-- INSTRUCTIONS FOR THE TASK --
What you return must match the entries exactly, except that the pictures are gone.
# # # #
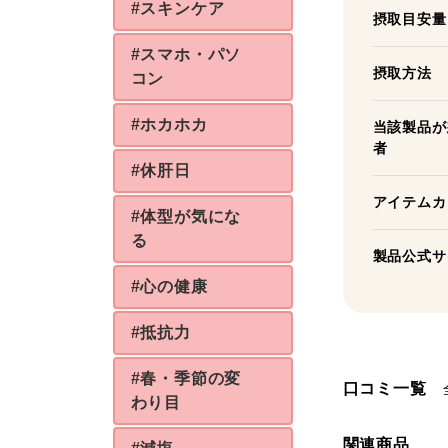
#スキンケア
摂取目安量
#スマホ・パソ
摂取方法
コン
#ホカホカ
当該製品が
者
#休肝日
アイテムカ
#体型が気にな
る
製品公式サ
#心の健康
#抵抗力
#春・季節の変
口コミ一覧
わり目
関連商品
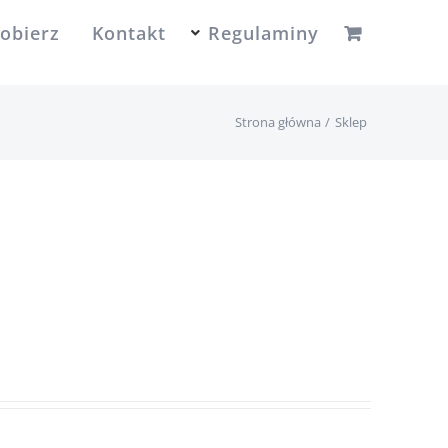
obierz
Kontakt
Regulaminy
Strona główna
Sklep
# # # #
-- RESULT OF THIS EXERCISE --
#スキンケア
摂取目安量
#スマホ・パソ
摂取方法
コン
#ホカホカ
当該製品が
者
#休肝日
アイテムカ
#体型が気にな
る
製品公式サ
#心の健康
#抵抗力
#春・季節の変
口コミ一覧
わり目
関連商品
obierz
Kontakt
Regulaminy
Strona główna
Sklep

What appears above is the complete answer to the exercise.